Sierra

Conversational AI customer‑service agents for enterprises
Last updated:
January 2, 2026
Company details
HQ
San Francisco, CA
HEADCOUNT
100-499
ORG TYPE
Startup
SECTOR
Technology & Digital
About the company
Sierra is a software company building AI-powered customer service and enterprise agents designed to improve the way businesses automate and personalise user interactions. The company was co-founded by Bret Taylor (former Salesforce co-CEO and OpenAI chairman) and Clay Bavor (ex-Google Labs), and is focused on combining research-level AI with real-world deployments across global brands. Sierra has raised large funding rounds and secured major enterprise clients, and is positioning itself as a leader in next-generation AI agent tooling.
Locations and presence
Sierra is headquartered in San Francisco with additional offices in Atlanta, New York, and London, and emphasises in-person collaboration while allowing remote work when necessary.
Palpable Score
64.0
/ 100
Sierra is emerging as a strong early-career option among newer AI startups because it has explicitly visible new-grad and internship roles across software engineering functions, which is rare among early-stage AI firms of this size. However, Sierra’s early-career hiring still sits alongside many senior roles, and public information about structured onboarding, development programming, pay transparency, and outcome tracking is limited, so the score reflects both opportunity and information gaps.
Pillar 1: Early-career access

Score

14.5
/ 20
  • The company lists summer 2026 internships and “New Grad / Software Engineer” roles across San Francisco, London, and New York, signalling a real early career hiring pipeline.
  • Sierra also mentions a broader Early Career Program in its careers copy, emphasising mentorship and working directly with customers from day one.
  • The majority of open roles are still senior or mid-level, meaning the junior hiring volume is present but not yet high-volume.
  • Pillar 2: Hiring fairness and transparency

    Score

    12.0
    / 20
  • Sierra publishes Equal Opportunity and candidate support language and invites candidates to experience culture in its offices, which improves transparency.
  • Public job descriptions list specific role expectations but do not formally describe the interview stages, timelines, or assessments in a consistent, public way.
  • There is limited third-party public candidate feedback available on interview consistency or candidate communication, so predictability is unclear.
  • Pillar 3: Learning and support

    Score

    13.5
    / 20
    • Sierra highlights work with customers and mentoring for early-career hires, which are promising signals for hands-on skill development.
    • The company’s size and co-founder pedigree suggest project-heavy roles, which can accelerate real experience if supported well.
    • Public evidence of structured intern onboarding, learning stipends, or formal early-career curriculum is not yet available, limiting clarity.
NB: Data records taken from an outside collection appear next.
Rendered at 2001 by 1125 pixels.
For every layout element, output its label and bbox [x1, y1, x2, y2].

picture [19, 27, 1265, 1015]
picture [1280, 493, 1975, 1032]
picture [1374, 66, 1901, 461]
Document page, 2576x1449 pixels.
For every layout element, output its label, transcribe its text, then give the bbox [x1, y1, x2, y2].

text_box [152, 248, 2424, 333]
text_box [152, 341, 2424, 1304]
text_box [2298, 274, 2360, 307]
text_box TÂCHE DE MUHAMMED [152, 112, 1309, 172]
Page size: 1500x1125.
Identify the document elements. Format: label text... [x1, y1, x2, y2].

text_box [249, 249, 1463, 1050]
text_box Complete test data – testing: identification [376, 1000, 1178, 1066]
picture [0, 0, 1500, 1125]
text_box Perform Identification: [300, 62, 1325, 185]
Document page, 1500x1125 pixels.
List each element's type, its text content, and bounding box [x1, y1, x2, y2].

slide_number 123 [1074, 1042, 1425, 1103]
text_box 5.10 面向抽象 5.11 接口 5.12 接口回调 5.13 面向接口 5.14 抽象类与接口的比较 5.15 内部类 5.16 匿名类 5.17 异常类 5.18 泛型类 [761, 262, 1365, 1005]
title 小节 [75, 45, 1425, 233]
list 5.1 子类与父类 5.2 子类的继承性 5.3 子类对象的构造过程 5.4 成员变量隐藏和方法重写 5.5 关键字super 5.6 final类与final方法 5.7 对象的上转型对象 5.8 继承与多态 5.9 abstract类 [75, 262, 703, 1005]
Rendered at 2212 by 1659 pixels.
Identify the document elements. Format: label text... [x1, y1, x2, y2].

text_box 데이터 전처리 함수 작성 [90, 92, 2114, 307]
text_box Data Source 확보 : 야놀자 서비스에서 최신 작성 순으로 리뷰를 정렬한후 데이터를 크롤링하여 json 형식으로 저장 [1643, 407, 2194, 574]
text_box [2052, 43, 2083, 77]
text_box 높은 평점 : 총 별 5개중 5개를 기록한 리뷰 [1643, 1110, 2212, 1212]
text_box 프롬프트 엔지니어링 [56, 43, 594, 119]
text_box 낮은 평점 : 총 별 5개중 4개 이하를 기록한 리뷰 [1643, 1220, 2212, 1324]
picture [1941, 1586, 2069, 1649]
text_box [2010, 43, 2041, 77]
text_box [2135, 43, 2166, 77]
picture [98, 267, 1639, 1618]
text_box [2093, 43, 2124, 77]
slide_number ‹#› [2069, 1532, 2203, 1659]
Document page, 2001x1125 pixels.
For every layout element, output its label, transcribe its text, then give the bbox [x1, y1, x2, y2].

    Pillar 4: Pay fairness and stability

    Score

    11.0
    / 20
    • Sierra includes generous benefits like health, retirement match, parental leave, and flexible time off in careers materials.
    • There is no publicly posted salary range for early-career roles, and compensation transparency is limited across listings.
    • Without consistent pay-range guidance or third-party benchmarks, it’s hard for graduates to benchmark offers ahead of time.

    Pillar 5: Early-career outcomes

    Score

    13.0
    / 20
    • The existence of internship and new-grad roles suggests potential conversion pathways into full-time offers, but the company hasn’t published conversion or retention metrics publicly.
    • Sierra’s rapid growth and major funding rounds signal job stability and longer-term runway relative to many startups.
    • There’s limited aggregated employee sentiment or early-career progression data online, making it hard to assess typical outcomes.